Kahraman, öğretmenlerin ve eğitim çalışanlarının aşılama çalışmalarına hemen dahil edilmesi gerekliliğine dikkat çekerek, şunları kaydetti: “Yüz yüze eğitimin nitelikli bir şekilde yürütülebilmesi için eğitim emekçileri, öğrenciler ve veliler açısından eğitim-öğretim ortamlarının sağlıklı ve güvenli olması gerekmektedir. Bu güven duygusu onların eğitim ortamlarındaki psikolojik ve duygusal yeterlilikleri için önemlidir. Salgının giderek yükseldiği koşullarda eğitim emekçilerinin desteklenmesi gerekirken, halen aşı planlamasında 2. aşamanın 7. sırasında gösterilmeleri ve bir türlü öne alınmamaları, hem eğitim emekçileri hem de tüm eğitim bileşenleri açısından çok ciddi riskler barındırmaktadır. Sendikamızın MEB’e yaptığı çağrılar, Sağlık Bakanlığı’na yaptığı başvurular olumlu sonuçlanmamıştır. MEB bu konuda harekete geçip Sağlık Bakanlığı ile ortak bir planlama yapıp kamuoyuna duyuracağına, kendisine başvuran eğitim emekçilerine “Sağlık Bakanlığı’na başvurun” demektedir.
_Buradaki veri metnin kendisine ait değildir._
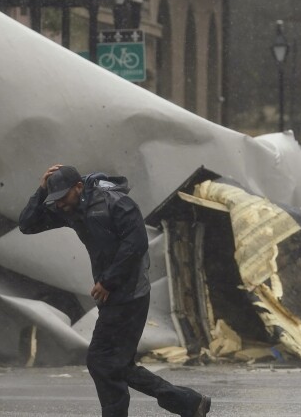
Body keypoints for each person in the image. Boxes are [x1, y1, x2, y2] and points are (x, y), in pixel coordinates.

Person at [20, 164, 211, 417]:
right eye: (56, 199)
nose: (60, 204)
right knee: (116, 365)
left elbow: (136, 244)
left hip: (130, 294)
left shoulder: (116, 203)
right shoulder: (72, 208)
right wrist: (42, 190)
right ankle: (189, 403)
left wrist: (108, 281)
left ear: (78, 187)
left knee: (101, 361)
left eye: (63, 197)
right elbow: (27, 225)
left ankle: (184, 402)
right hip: (113, 295)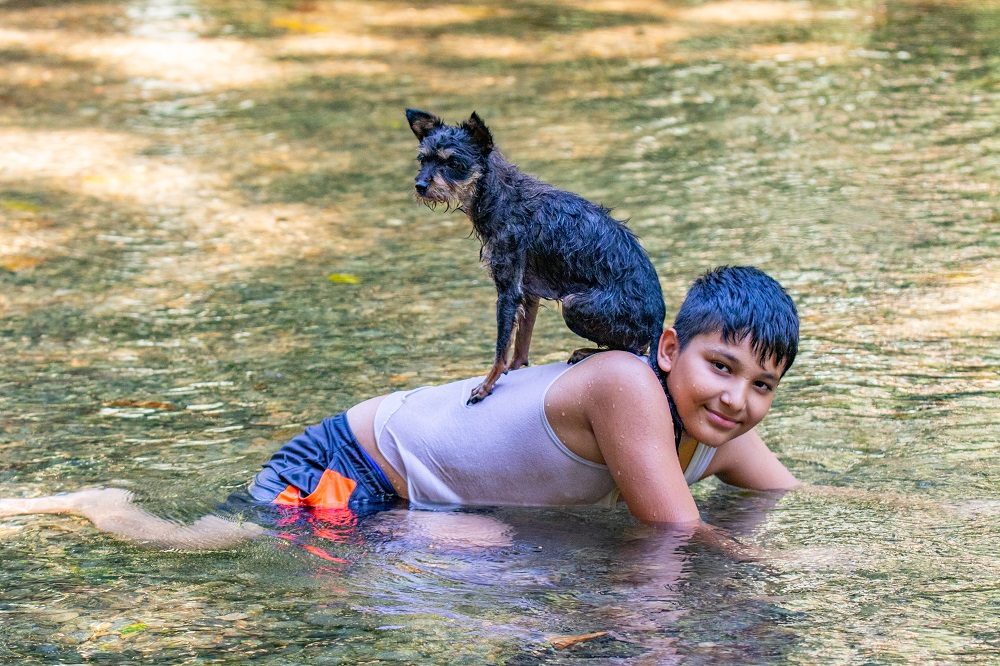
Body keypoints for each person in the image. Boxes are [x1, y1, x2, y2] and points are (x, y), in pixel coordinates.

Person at [0, 265, 800, 549]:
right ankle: (95, 505)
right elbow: (674, 533)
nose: (735, 398)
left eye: (761, 385)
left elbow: (795, 498)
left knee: (501, 548)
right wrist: (779, 571)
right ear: (668, 350)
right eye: (719, 367)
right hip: (340, 473)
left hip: (401, 493)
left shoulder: (713, 431)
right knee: (207, 541)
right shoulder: (625, 383)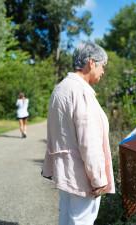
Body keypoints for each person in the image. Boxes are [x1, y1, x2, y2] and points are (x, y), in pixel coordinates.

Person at [42, 41, 115, 225]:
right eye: (102, 66)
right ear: (91, 63)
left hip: (65, 171)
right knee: (81, 220)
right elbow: (89, 142)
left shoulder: (60, 88)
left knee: (67, 218)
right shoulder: (81, 92)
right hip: (81, 175)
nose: (103, 72)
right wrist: (98, 179)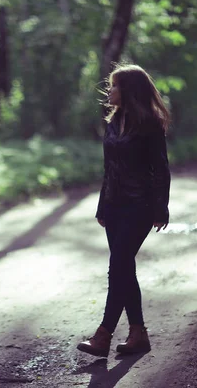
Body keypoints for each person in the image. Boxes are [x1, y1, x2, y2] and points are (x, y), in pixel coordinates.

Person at [77, 64, 171, 357]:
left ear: (129, 90)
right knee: (124, 267)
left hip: (140, 205)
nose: (110, 90)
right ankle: (138, 334)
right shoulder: (113, 121)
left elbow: (161, 169)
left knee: (118, 264)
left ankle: (104, 334)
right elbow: (110, 169)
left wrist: (161, 207)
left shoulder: (150, 124)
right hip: (115, 205)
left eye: (115, 85)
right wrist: (102, 205)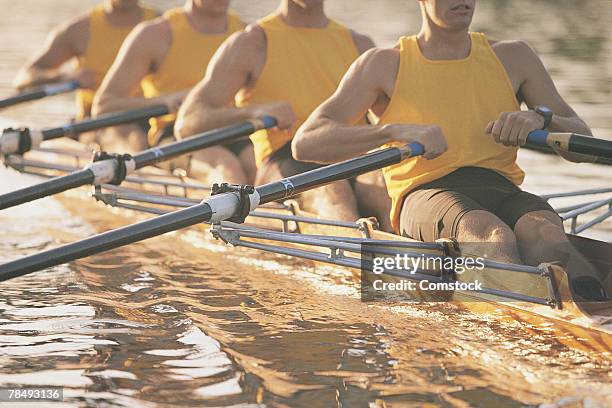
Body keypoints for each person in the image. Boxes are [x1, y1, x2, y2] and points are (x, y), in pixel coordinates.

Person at [293, 0, 606, 300]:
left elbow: (583, 144)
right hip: (425, 192)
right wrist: (394, 130)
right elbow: (306, 142)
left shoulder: (514, 57)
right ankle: (529, 315)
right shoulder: (384, 64)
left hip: (499, 186)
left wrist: (540, 117)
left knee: (549, 237)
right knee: (493, 237)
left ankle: (559, 311)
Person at [175, 0, 392, 226]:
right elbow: (187, 122)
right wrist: (255, 111)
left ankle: (407, 257)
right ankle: (356, 254)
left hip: (351, 153)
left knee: (383, 188)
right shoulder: (253, 43)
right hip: (285, 158)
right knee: (331, 190)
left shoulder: (359, 44)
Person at [93, 0, 247, 170]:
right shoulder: (155, 34)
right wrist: (165, 101)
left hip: (233, 127)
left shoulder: (248, 37)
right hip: (173, 133)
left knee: (254, 165)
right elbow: (104, 105)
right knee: (226, 165)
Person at [13, 0, 157, 120]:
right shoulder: (80, 30)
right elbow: (23, 77)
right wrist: (66, 76)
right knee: (128, 134)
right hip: (100, 120)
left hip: (155, 113)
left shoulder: (162, 25)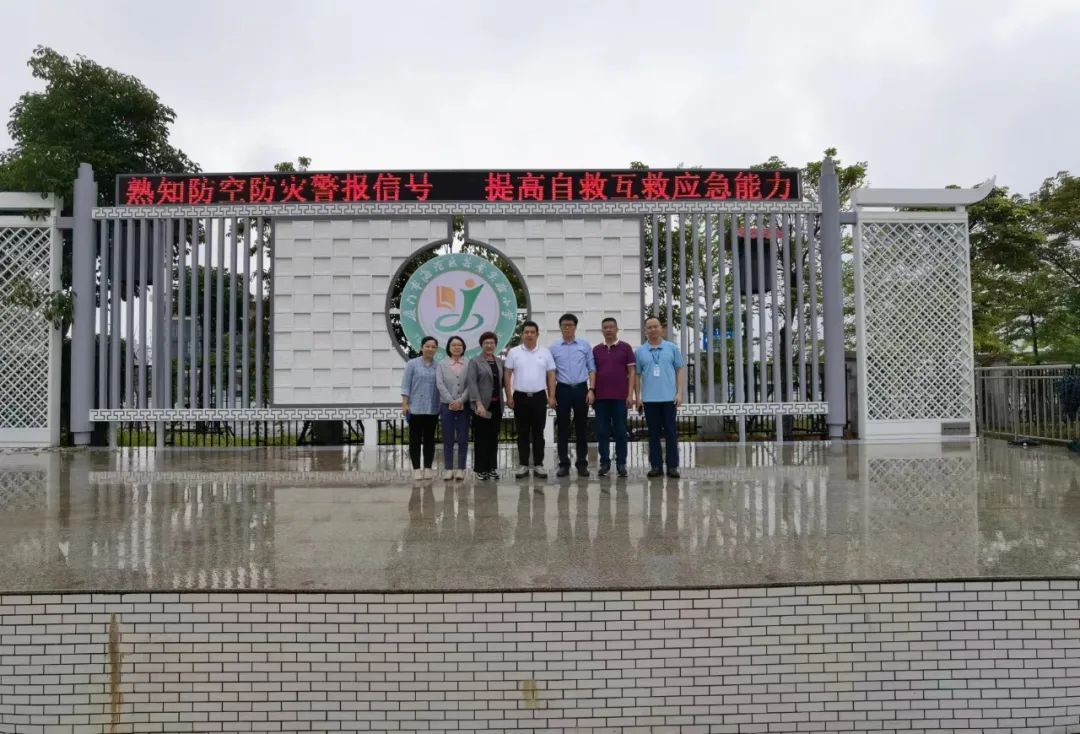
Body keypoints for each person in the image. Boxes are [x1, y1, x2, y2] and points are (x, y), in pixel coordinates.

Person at [504, 320, 556, 479]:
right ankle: (523, 465)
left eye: (532, 332)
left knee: (539, 433)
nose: (529, 335)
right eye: (526, 332)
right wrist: (509, 396)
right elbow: (507, 374)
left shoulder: (545, 352)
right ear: (522, 334)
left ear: (537, 334)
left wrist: (551, 396)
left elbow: (551, 375)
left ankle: (539, 464)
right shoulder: (514, 352)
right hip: (520, 397)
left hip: (539, 397)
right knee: (522, 433)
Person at [635, 316, 685, 478]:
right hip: (649, 400)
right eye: (649, 327)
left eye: (655, 326)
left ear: (661, 329)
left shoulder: (672, 348)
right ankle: (655, 466)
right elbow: (637, 375)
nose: (653, 330)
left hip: (669, 399)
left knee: (671, 433)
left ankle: (672, 466)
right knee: (653, 434)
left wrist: (679, 393)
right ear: (645, 331)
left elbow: (680, 370)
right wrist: (638, 397)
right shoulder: (640, 351)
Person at [549, 313, 596, 478]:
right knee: (562, 428)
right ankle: (564, 464)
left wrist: (591, 390)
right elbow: (551, 373)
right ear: (560, 327)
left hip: (581, 389)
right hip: (562, 389)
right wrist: (551, 395)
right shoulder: (554, 348)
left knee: (581, 427)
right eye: (564, 325)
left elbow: (592, 369)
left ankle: (582, 463)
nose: (567, 328)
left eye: (570, 325)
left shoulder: (584, 345)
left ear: (575, 327)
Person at [592, 317, 636, 478]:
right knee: (602, 431)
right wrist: (591, 391)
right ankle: (604, 463)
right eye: (605, 327)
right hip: (601, 398)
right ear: (602, 330)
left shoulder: (626, 348)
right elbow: (592, 372)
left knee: (621, 431)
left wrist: (630, 394)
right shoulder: (596, 350)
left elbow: (632, 372)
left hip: (620, 397)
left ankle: (621, 463)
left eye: (611, 327)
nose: (608, 330)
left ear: (617, 329)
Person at [466, 331, 506, 480]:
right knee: (481, 438)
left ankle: (492, 468)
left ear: (495, 345)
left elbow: (501, 383)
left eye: (492, 343)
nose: (489, 345)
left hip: (496, 405)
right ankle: (481, 469)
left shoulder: (499, 361)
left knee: (493, 438)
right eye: (486, 343)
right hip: (482, 406)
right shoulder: (475, 361)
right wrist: (478, 403)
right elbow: (472, 383)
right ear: (481, 345)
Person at [401, 336, 440, 480]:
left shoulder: (439, 366)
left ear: (436, 349)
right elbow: (406, 385)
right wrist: (405, 404)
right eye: (427, 346)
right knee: (415, 440)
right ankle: (416, 469)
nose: (430, 349)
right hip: (415, 408)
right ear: (422, 347)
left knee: (430, 439)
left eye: (433, 347)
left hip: (432, 408)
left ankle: (428, 468)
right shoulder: (412, 364)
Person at [436, 335, 470, 481]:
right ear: (449, 348)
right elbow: (440, 384)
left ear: (463, 348)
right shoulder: (441, 364)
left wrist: (461, 400)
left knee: (463, 438)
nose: (457, 347)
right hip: (446, 406)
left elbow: (471, 384)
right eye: (453, 345)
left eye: (459, 345)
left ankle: (461, 469)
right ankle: (448, 469)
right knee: (448, 438)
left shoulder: (469, 363)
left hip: (464, 406)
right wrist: (451, 401)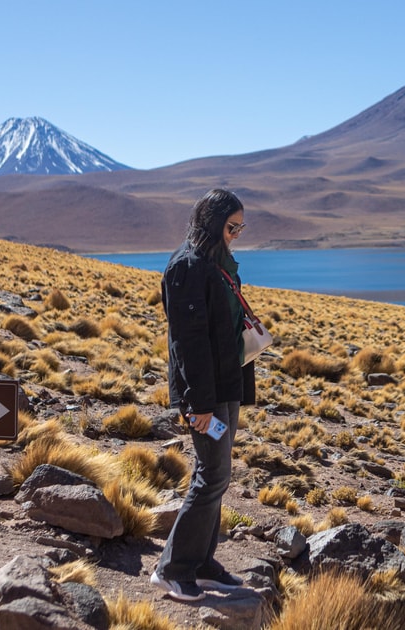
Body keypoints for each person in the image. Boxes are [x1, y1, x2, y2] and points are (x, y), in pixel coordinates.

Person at [151, 188, 256, 602]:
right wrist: (197, 405)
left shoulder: (216, 263)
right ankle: (173, 569)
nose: (236, 235)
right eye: (231, 227)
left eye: (240, 228)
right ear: (212, 223)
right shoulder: (187, 267)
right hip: (205, 394)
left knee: (217, 475)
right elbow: (188, 343)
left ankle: (203, 561)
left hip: (226, 384)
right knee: (211, 475)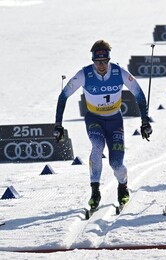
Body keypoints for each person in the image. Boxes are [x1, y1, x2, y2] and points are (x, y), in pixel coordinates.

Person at [53, 40, 152, 210]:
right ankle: (95, 191)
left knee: (116, 164)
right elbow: (63, 96)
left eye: (104, 62)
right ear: (93, 61)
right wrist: (58, 125)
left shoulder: (119, 72)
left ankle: (122, 185)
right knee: (97, 146)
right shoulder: (84, 74)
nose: (101, 66)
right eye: (97, 62)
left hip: (115, 121)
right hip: (94, 119)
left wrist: (144, 122)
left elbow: (139, 94)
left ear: (109, 60)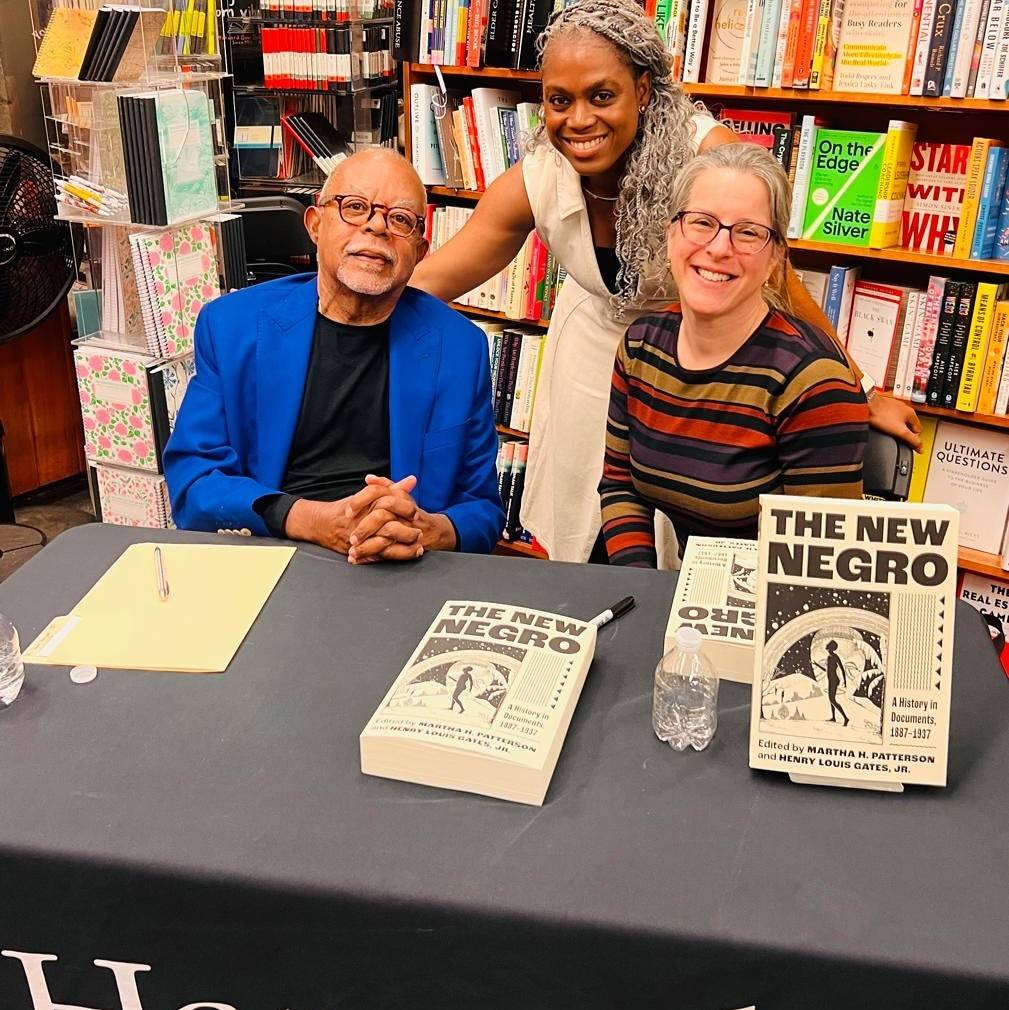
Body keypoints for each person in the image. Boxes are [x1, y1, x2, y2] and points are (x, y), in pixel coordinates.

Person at [410, 0, 921, 563]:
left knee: (691, 532)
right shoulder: (541, 171)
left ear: (644, 89)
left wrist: (859, 389)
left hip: (698, 361)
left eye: (602, 96)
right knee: (592, 525)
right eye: (560, 100)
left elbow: (776, 280)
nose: (579, 120)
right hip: (597, 359)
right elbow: (436, 276)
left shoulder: (706, 153)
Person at [164, 149, 505, 561]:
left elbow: (483, 510)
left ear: (420, 249)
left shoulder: (459, 347)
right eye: (355, 207)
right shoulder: (232, 326)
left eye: (399, 219)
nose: (377, 226)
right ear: (315, 224)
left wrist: (428, 531)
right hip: (276, 548)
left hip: (405, 564)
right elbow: (194, 481)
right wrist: (309, 519)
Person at [599, 144, 868, 567]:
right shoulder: (640, 347)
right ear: (671, 236)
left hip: (772, 608)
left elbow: (821, 563)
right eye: (702, 222)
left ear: (776, 256)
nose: (719, 248)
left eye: (747, 232)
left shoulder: (814, 381)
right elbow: (619, 486)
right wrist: (641, 586)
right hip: (683, 593)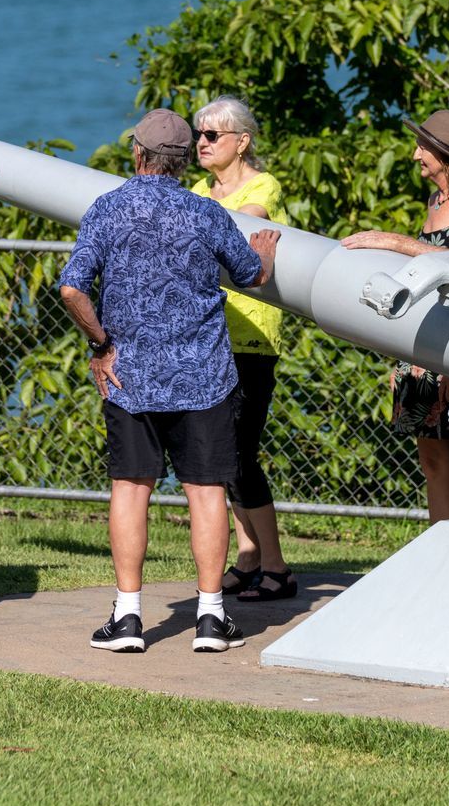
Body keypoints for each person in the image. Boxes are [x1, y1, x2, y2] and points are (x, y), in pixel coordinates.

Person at [58, 108, 281, 654]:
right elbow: (251, 275)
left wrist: (101, 344)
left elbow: (71, 289)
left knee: (131, 489)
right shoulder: (206, 212)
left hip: (129, 376)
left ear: (137, 154)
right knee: (205, 493)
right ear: (184, 161)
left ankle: (128, 617)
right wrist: (266, 256)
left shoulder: (108, 209)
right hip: (204, 375)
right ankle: (210, 617)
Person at [340, 109, 449, 522]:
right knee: (433, 463)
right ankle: (443, 553)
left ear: (445, 155)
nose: (415, 155)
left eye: (423, 148)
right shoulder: (435, 200)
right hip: (424, 345)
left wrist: (398, 242)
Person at [190, 97, 293, 602]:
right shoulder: (197, 191)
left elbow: (233, 227)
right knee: (221, 455)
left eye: (212, 135)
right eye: (199, 134)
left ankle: (275, 564)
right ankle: (249, 556)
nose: (202, 143)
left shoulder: (262, 186)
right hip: (209, 337)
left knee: (241, 455)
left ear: (242, 141)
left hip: (250, 338)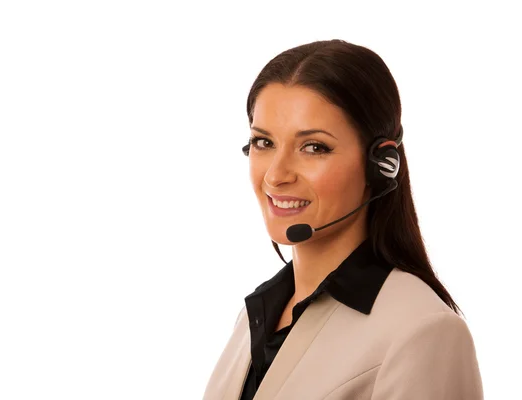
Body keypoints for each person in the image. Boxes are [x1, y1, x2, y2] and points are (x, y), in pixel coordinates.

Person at [202, 39, 483, 400]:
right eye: (263, 142)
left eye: (314, 147)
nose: (275, 176)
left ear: (381, 166)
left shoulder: (421, 332)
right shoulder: (254, 317)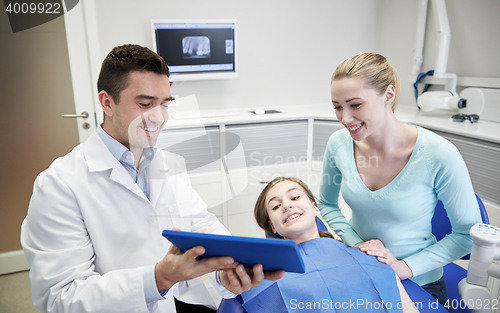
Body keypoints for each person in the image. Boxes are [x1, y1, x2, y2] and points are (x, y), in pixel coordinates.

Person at [20, 44, 283, 313]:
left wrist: (228, 269)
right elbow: (60, 298)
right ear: (107, 102)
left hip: (185, 301)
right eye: (145, 104)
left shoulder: (169, 164)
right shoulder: (59, 185)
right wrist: (159, 278)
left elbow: (199, 224)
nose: (158, 117)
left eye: (165, 104)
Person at [318, 52, 482, 305]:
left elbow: (467, 235)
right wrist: (360, 246)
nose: (345, 118)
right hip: (363, 270)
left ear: (389, 95)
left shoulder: (438, 154)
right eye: (338, 107)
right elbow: (327, 205)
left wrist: (403, 267)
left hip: (418, 281)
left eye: (355, 105)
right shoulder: (338, 144)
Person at [240, 176, 420, 313]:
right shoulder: (265, 278)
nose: (286, 206)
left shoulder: (367, 255)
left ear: (315, 208)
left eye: (294, 198)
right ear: (273, 227)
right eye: (276, 206)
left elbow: (407, 308)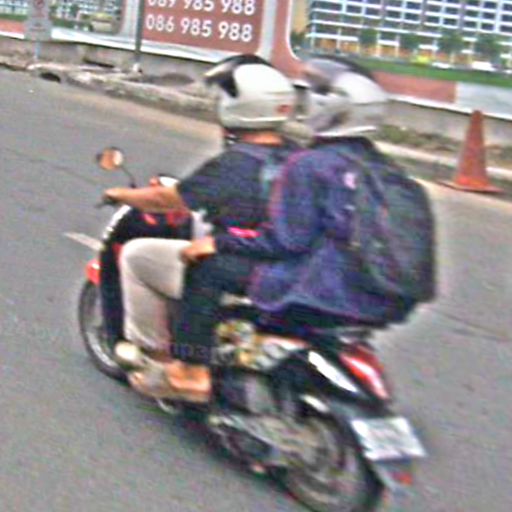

Sağlıklı ve güvenli bir ortamda öğrencilerin eğitim hakkını ve tüm eğitim emekçilerinin çalışma hakkını önemsemeyen bir Bakanlık ve iktidarla karşı karşıyayız. Öyleyse yeniden hatırlatalım; 15 Şubat’tan 4 Nisan’a kadar toplam pozitif ve temaslı öğretmen sayısı 2558, öğrenci sayısı 3379, hizmetli-memur personel sayısı ise 246’dır. 15 Şubat-10 Nisan arasında eğitim alanında hayatını kaybedenlerin sayısı 26’ya ulaşmıştır. Bu rakamlar buz dağının sadece görünen yüzüdür. Sendikamıza ulaşan sınırlı bilgilerle ortaya çıkan bu tablo bile tehlikenin boyutunun ne düzeye geldiğini gösterirken, elinde tüm veriler olan MEB ise ısrarla sayıları gizlemekte ve herhangi bir açıklama yapmamaktadır. Önü alınamaz bir şekilde vakalar ve hasta sayıları tüm Türkiye’de hızla yükselirken eğitim alanında hiçbir tedbir alınmaması, yüz yüze eğitimin sürdürülebilirliğini tehlikeye atmaktadır. Yapılan çağrılara rağmen başta aşı olmak üzere önlemler noktasında bir hazırlık gözükmemektedir. Eğitim-Sen olarak tüm eğitim emekçilerinin, öğrencilerimizin ve velilerimizin güven duygusu içinde yüz yüze eğitime devam edebilmeleri için aşı ve diğer tüm tedbirlerin bir an önce hayata geçirilmesi yönünde çalışmalarımızı arttırarak devam ettireceğimizin bilinmesini istiyoruz. Eğitim bileşenlerinin en temel hakkı olan sağlıklı ve güvenli bir eğitim ortamı için mücadele etmeye devam edeceğiz.”